■ Passage for review
Tyreke Evans remained one of the most popular players during one of the most trying periods in Kings franchise history. Pick a rally, any rally, and invariably, No.13 was in the audience. The Here-We-Stay gatherings in the park. The fan appreciation events in the arena. The sob fest on the court after the 2012 season finale. Finally, the uncertainty-tinged celebration inside the building in late April 2013.
But isn’t this what so often happens? The new regime arrives with different ideas and a new set of plans. Change becomes inevitable. Players become expendable. Evans became a New Orleans Pelican and even changed his number (No. 1).
“The only thing that was a little disappointing was that it would have been nice to be here after all the uncertainty,” Evans said after practice Sunday at Sleep Train Arena. “The fans were always so good to me, so I’m happy for the fans. It was meant to be. Just walking into the arena, thinking about everything, it’s a good feeling to know things worked out.”

■ The data

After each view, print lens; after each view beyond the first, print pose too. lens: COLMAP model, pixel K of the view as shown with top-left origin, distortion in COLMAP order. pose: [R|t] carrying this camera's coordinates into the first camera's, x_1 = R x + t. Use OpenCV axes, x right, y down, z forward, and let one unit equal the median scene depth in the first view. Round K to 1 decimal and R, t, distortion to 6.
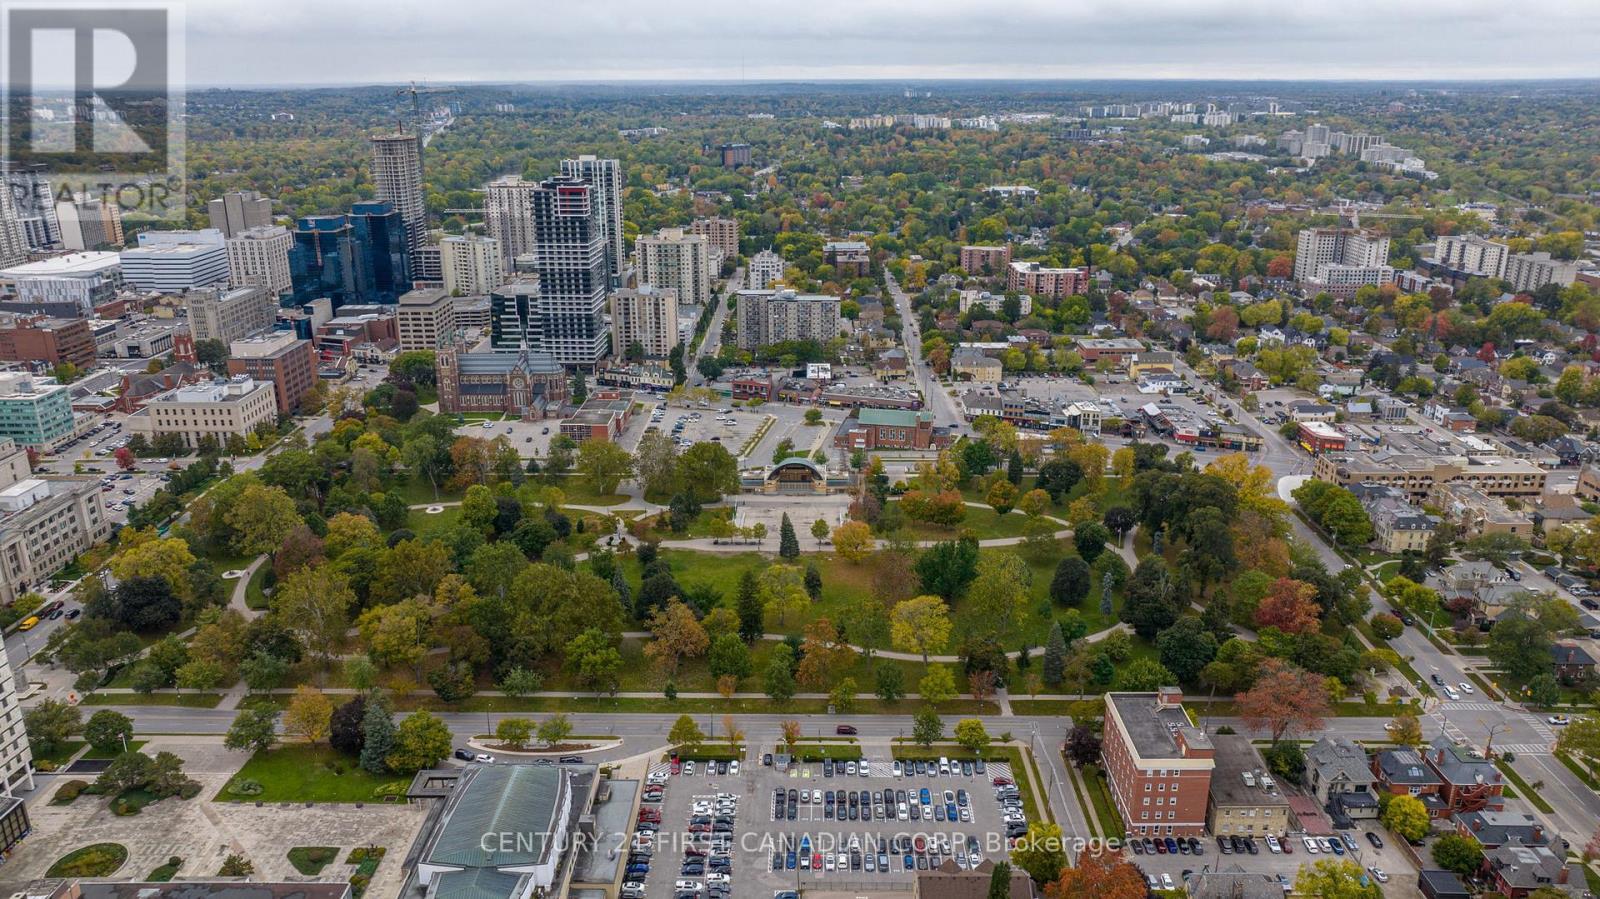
lens RADIAL K [[1133.4, 0, 801.8], [0, 1133.4, 446.0], [0, 0, 1]] dist [-0.036900, 0.037174]
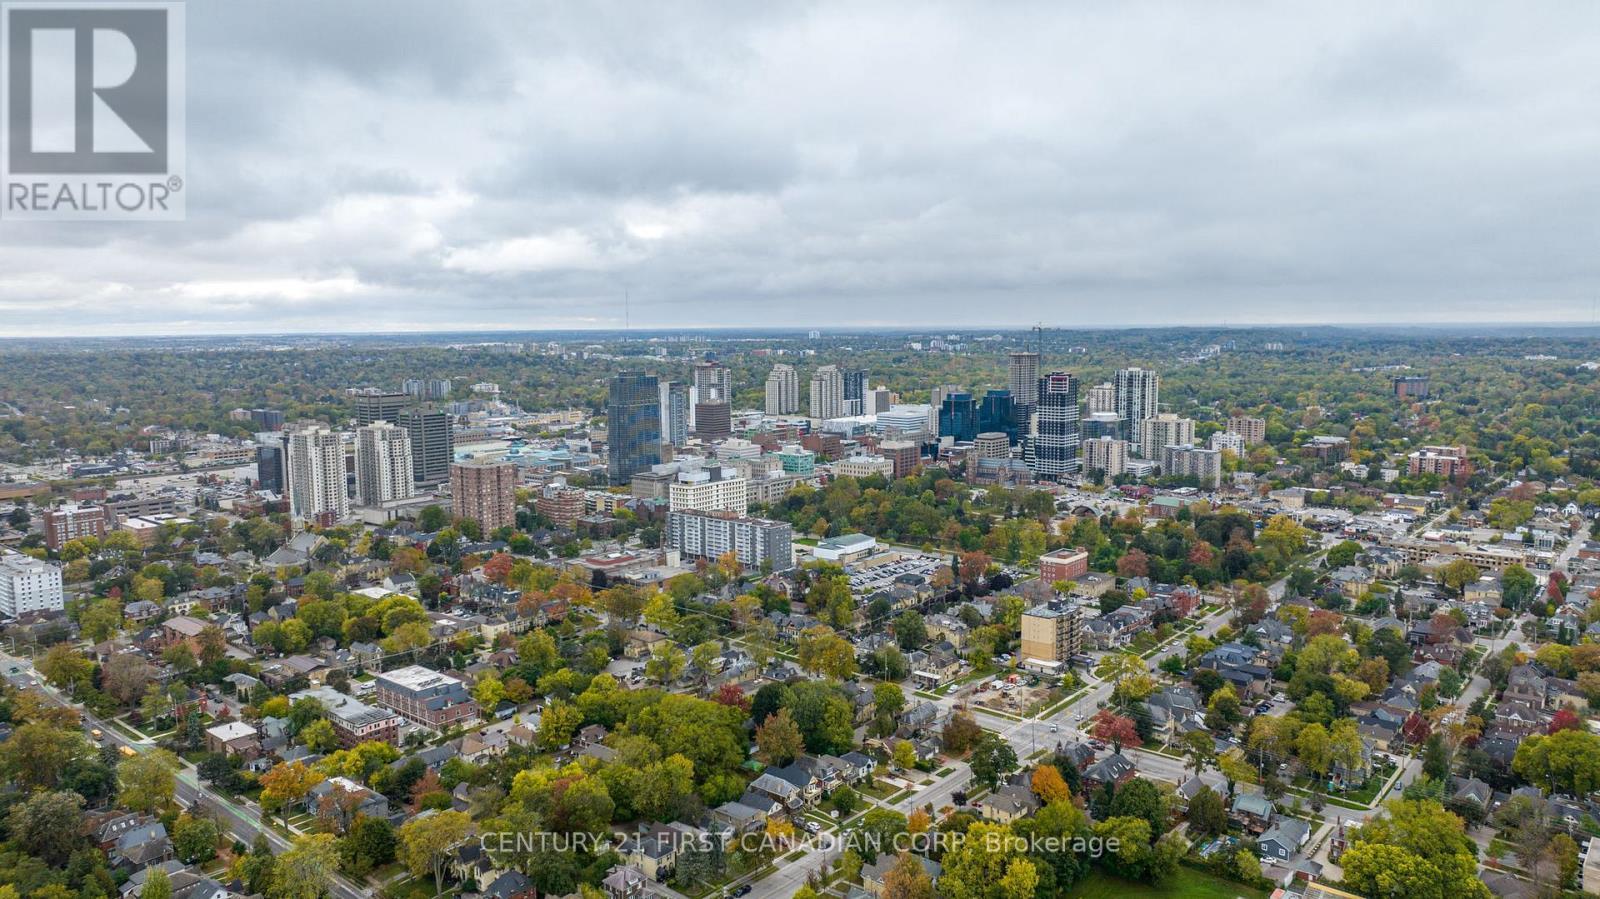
lens RADIAL K [[1133.4, 0, 801.8], [0, 1133.4, 446.0], [0, 0, 1]] dist [-0.036900, 0.037174]
pose [[0.767265, 0.065618, -0.637964, 0.753511], [-0.193874, 0.971942, -0.133199, 0.235932], [0.611324, 0.225884, 0.758459, -0.713238]]
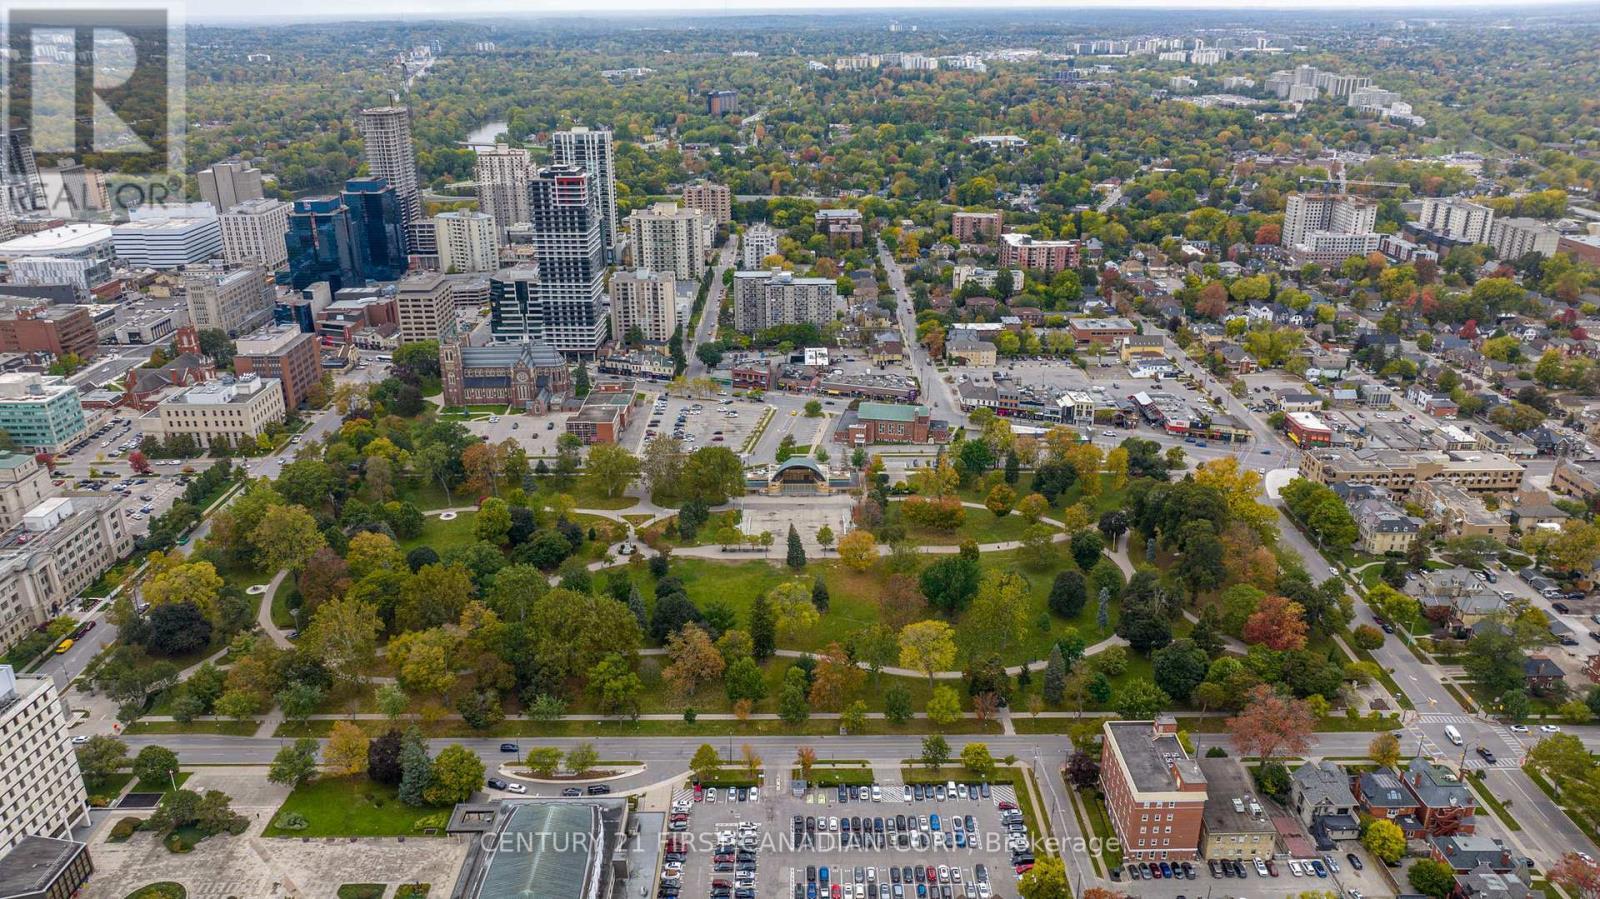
lens RADIAL K [[1127.0, 0, 801.4], [0, 1127.0, 449.4], [0, 0, 1]] dist [-0.034720, 0.029977]
pose [[0.999894, -0.008503, 0.011821, -0.013223], [0.007762, 0.998081, 0.061435, -0.054082], [-0.012320, -0.061336, 0.998041, -0.015954]]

■ Assignment A
Rewrite the Tyreke Evans article starting with "But isn’t this" and going on through "number (No. 1).", changing "expendable" to "replaceable".
■ Assignment B
For each statement, say yes or no depending on whether the Tyreke Evans article supports it, and quote the deciding words. (i) After joining New Orleans, Evans switched to No. 1. (ii) Evans spoke after a Saturday practice at Sleep Train Arena. (iii) The sob fest on the court came after the 2013 season finale.

■ Task result A
But isn’t this what so often happens? The new regime arrives with different ideas and a new set of plans. Change becomes inevitable. Players become replaceable. Evans became a New Orleans Pelican and even changed his number (No. 1).

■ Task result B
(i) Yes: "Evans became a New Orleans Pelican and even changed his number (No. 1)."
(ii) No: "Evans said after practice Sunday at Sleep Train Arena."
(iii) No: "The sob fest on the court after the 2012 season finale."